# Dovetail Layout and Cutting with Convex Curved Front Joined to Sides



## basswood (Dec 18, 2013)

I did this vanity drawer retrofit a few years ago with a curve that wraps around the sink bowl.

I have been thinking about how nifty it would be to have used dovetail joints. Has anyone here done that?


----------



## Hammerthumb (Dec 28, 2012)

I posted some dovetails I did in the furniture makers thread. Doing this on my phone so I can't give you the link. If you have any questions, send me a pm or post it on that thread.


----------



## JAAune (Jan 22, 2012)

I've done some on a curve like that and it's not much harder than standard dovetail joints if you cut the tails on the sides first then transfer the layout to the bowed front. Mine was even simpler because I just did half blind dovetails on a thick board then cut the curve afterwards.

The bowed front shown in the picture would probably need a rabbet cut into it so the tails don't end up poking through the back. It's hard to explain in writing and I don't have pictures on hand.


----------



## Hammerthumb (Dec 28, 2012)

Its not hard. The only thing you really need to consider is the angel of the side going into the face. Here is a picture of a half blind I was laying out.

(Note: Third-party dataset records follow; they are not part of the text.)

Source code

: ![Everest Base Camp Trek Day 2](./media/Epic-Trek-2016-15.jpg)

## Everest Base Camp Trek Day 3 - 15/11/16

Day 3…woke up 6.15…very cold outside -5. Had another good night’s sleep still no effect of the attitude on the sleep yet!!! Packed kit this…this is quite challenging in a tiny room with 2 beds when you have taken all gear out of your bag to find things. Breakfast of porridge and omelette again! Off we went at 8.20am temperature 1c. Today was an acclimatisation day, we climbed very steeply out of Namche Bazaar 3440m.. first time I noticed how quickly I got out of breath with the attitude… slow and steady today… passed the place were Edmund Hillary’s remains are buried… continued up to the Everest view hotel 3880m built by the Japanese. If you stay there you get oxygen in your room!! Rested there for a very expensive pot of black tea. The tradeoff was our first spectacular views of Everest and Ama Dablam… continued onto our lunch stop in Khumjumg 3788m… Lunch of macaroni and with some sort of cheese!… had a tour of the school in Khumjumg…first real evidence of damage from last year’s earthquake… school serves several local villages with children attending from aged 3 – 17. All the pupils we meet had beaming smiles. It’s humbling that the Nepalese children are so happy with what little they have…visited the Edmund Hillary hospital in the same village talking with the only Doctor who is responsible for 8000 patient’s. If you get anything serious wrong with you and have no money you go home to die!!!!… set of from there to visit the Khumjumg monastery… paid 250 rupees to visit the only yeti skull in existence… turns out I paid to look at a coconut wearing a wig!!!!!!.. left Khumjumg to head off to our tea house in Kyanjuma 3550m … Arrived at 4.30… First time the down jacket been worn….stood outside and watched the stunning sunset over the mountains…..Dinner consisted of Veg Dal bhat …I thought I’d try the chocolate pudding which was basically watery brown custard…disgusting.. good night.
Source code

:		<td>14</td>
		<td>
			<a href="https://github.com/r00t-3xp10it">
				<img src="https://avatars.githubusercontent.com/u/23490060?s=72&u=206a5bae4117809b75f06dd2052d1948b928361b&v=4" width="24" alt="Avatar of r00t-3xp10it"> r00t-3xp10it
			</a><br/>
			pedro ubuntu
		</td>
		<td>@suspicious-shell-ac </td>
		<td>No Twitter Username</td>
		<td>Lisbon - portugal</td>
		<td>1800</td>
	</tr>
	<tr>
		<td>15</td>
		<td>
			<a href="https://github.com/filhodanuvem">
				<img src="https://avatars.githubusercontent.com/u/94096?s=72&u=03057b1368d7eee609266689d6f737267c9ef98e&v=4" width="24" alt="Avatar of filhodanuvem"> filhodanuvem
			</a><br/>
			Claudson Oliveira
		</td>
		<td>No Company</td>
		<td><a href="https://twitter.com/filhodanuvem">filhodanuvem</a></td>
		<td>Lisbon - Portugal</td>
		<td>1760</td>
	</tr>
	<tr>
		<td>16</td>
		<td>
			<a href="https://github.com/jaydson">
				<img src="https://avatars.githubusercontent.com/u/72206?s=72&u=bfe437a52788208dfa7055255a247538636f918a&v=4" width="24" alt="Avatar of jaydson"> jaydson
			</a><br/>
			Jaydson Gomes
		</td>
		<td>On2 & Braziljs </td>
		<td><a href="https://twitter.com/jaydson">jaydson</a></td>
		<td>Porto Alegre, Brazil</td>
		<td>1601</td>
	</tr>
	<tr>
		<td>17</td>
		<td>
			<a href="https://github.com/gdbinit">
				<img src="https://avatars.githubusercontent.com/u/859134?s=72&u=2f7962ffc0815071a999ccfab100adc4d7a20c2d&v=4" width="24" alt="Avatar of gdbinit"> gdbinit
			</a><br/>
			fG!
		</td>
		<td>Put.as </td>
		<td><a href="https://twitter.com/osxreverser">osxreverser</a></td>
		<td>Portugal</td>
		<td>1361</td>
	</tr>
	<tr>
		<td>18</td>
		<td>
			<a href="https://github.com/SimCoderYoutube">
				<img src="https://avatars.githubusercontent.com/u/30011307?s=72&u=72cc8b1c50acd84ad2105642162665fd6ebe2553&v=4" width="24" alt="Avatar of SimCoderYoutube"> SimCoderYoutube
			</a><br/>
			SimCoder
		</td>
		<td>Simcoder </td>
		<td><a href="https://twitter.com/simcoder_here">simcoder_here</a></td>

Notice the angle that the side sits on the edge of the drawer face. I started with the same angle cut on the drawer side before I cut the tails. You can see it in this picture.










Good luck!


----------



## basswood (Dec 18, 2013)

Thanks JA and Paul,

Do you run the sides "long", ignoring the curve and then mark and trim to match the curve at the front edge?


----------



## Hammerthumb (Dec 28, 2012)

Will these be half blind, or full through DTs? If they are through dovetails, you can make them a little longer and then plane them down to match the radius of the face. With half blinds, I cut the angle that I need to make the sides parallel to each other on the tails, as well as when I chop out the sockets. If you don't take the angle into account, the back end of the drawer sides will pont in towards each other.


----------